## REQUIRED WORK
A - Print the political blog excerpt from "No, we need" to "That's fun stuff.", word for word.
B - Pick up the political blog excerpt after its final sentence and keep writing it.

## PASSAGE
I love how even the staid, boring NPR can get a dig in every now and again.
-Erik
Tuesday, February 2, 2010
Monopoly Money
Obama announced formally his plans to use $30bn of TARP repayment funds to support small business loans. There's only one big problem: the money isn't real.
We (US Citizens, through our gov't) loaned this money out on our own credit - not from some magical Scrooge McDuck vault of golden coins - pulling value from thin air as is our wont. So we extend credit, a loan, and then get that loan repaid (in some cases with interest). So dollar for dollar goes into the loan, and there might be some leftover, but it's again we should not consider it real because we still have outstanding red ink on our books and projects already approved without funding.
We're borrowing heavily (Keyensian economics; deficit spending; "spending like drunken Democrats") as a part of Obama's agenda, so any excess funds we receive from pre-existing projects should go to paying down said deficit before we splurge again on another binge of "stimulus" spending. Right?
Not exactly. This money - again, interest on credit - is being pushed right back out the door in another ill-though adventure in vote getting, I mean job building. We have nearly 2/3rds of the original "stimulus" bill still outstanding, but we can't draw from that pot, as it's tied up in to-be-determined pork projects in states where the DNC needs voter support.
No, we need to make a statement about punishing financial institutions - banks, brokerage houses, etc. We need to say "Here's *their* money, America, in *your* pocket!"
But it's a sham. We're just further draining the red ink wells on our collective desk and adding project after project to a "plan" of attacking unemployment that has so far seen job loss increase 2% more over the last year.
Ah well. Only so much damage can be done before the November 2012 correction. Markets have them; why not government?
-Erik
Thursday, January 28, 2010
SOTU for you!
(Two in one week? There must be something in the water....)
Did you folks catch any State of the Union-ness (SOTU) last night? Like Justice Alito mouthing "not true" when Obama butchered a recent ruling while also lambasting it? That's fun stuff.
I only caught portions of it and the transcript of the GOP rebuttal. The latter was downright gooey for a Republican response, as Gov. McDonnell of VA (who won back in Nov., despite Obama carrying the state by 18 points or some ridiculous number) had a lot of open-arm comments and mentioned at least once "I agree with the President on...." A good speech that touched on a number of salient points and wasn't folksy or "country-slo" as Gov. Bobby Jindal's 2009 speech rebuttal was (the horror!).

## MATERIAL PROVIDED
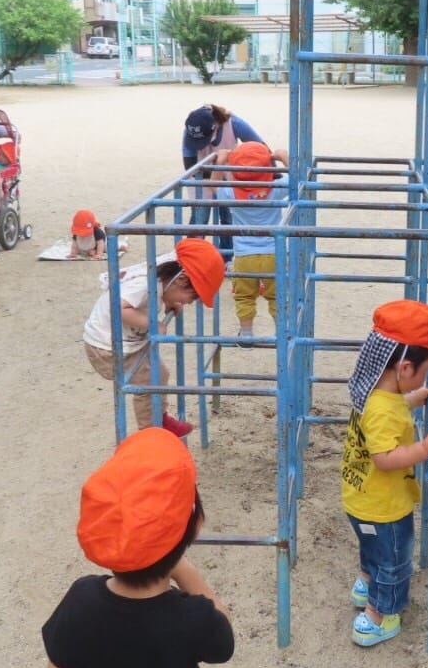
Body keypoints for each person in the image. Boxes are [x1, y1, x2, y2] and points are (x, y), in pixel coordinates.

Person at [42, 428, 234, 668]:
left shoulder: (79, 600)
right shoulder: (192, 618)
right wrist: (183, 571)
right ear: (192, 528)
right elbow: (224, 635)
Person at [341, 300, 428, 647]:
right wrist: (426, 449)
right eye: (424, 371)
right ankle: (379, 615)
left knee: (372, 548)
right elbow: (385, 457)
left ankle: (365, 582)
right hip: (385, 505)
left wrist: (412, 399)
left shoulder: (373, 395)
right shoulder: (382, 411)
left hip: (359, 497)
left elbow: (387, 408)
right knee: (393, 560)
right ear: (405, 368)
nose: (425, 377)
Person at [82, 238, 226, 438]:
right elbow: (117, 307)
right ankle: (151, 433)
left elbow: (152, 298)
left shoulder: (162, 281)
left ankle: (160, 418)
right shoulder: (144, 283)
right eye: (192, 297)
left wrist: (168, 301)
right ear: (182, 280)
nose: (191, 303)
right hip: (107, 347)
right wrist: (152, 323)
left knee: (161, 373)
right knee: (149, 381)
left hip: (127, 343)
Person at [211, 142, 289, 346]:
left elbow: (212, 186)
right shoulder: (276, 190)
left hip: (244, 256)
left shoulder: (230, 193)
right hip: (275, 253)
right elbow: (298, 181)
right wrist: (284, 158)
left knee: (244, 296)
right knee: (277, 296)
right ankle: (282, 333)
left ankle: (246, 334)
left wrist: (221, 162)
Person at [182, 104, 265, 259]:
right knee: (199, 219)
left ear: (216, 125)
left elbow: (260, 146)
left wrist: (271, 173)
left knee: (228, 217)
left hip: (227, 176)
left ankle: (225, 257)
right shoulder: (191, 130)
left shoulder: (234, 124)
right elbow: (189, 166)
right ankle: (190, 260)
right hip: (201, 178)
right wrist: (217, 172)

--

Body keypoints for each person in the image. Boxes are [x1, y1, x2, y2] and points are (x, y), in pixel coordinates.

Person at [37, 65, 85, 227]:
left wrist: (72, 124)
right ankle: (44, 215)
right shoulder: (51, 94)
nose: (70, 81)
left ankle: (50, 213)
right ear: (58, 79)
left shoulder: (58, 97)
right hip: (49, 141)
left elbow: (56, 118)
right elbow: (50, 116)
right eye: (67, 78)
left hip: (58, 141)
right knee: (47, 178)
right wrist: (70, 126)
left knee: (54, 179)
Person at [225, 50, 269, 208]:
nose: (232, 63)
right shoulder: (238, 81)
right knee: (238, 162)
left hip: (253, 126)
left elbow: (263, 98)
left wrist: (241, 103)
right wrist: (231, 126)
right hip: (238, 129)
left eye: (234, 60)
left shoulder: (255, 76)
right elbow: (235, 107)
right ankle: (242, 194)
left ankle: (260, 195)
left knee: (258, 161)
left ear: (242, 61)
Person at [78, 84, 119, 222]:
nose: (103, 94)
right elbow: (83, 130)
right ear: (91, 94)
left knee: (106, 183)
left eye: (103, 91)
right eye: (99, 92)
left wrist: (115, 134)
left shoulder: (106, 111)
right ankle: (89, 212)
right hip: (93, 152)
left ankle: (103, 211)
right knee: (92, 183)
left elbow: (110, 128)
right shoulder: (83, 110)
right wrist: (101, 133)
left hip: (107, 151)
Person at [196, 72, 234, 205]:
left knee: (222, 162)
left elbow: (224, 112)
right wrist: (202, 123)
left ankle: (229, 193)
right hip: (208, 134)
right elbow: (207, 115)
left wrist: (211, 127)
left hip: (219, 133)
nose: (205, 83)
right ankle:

## ANSWERS TO THE EXERCISE
A -
No, we need to make a statement about punishing financial institutions - banks, brokerage houses, etc. We need to say "Here's *their* money, America, in *your* pocket!"
But it's a sham. We're just further draining the red ink wells on our collective desk and adding project after project to a "plan" of attacking unemployment that has so far seen job loss increase 2% more over the last year.
Ah well. Only so much damage can be done before the November 2012 correction. Markets have them; why not government?
-Erik
Thursday, January 28, 2010
SOTU for you!
(Two in one week? There must be something in the water....)
Did you folks catch any State of the Union-ness (SOTU) last night? Like Justice Alito mouthing "not true" when Obama butchered a recent ruling while also lambasting it? That's fun stuff.

B -
Not as much of that in the SOTU, which had a slight crackling quality, like a brushfire about to explode in conflagration. Obama has faced a few weeks (months? Since inauguration?) of setback in his policies, despite the supermajorities, and the populist rhetoric is starting to take over. It's amazing how quickly we've forgotten health care (health what? Of that thing. I didn't like that anyway) or that there are still hundreds of billions left in the first stimulus unspent (as we gear up for another major stimulus package + jobs bill).
By the by, if anyone can tell me what a jobs bill is, they get a shiny quarter. I didn't think you could write legislation that created employment from nothing in the private sector, as the vast vast vast vast majority of stimulus dollar jobs have been state/gov't-paid positions (and not just all for Michelle O's personal staff!). Historically, legislation aimed at creating jobs in periods of economic hardship tend to be for gov't projects, like bridges, ditches and murals. A "jobs bill" would then be just more targeted spending aimed at weak Democratic districts, intended to shore up the crumbling dykes until November.
Or am I reading that wrong? I might be, my glasses are a little dirty.
A few other things that jumped out:
* He repeated that he hated the bank bailout (that Bush signed) despite his ardent support at the time. A small thing, more of that "populist rhetoric" the pundits talk about. Still a little hollow, considering his opinion back in the fall of 2008.
*Following on that, all but one (if I remember correctly) of the big banks that received money have paid back those funds - with interest. Why are we now seeking a fee on those banks again? It's not just because they're easy targets...is it? I'd hazard a guess he needs money for special projects in the pipe or for health care. In fact, that's genius! He can punish the banks while telling the people he's fining them to pay for their sound bodies! The stoopid plebes will buy that, right Barry?
*Speaking of special projects, the freeze on "discretionary spending" begins in 2011. So that's really awesome and great. I'm glad McCain playbook is being used (didn't know who you elected, did you America?). What I'm not so keen on is the year until this goes live, giving Dems and their majorities plenty of time to pass pork and pet projects without recourse.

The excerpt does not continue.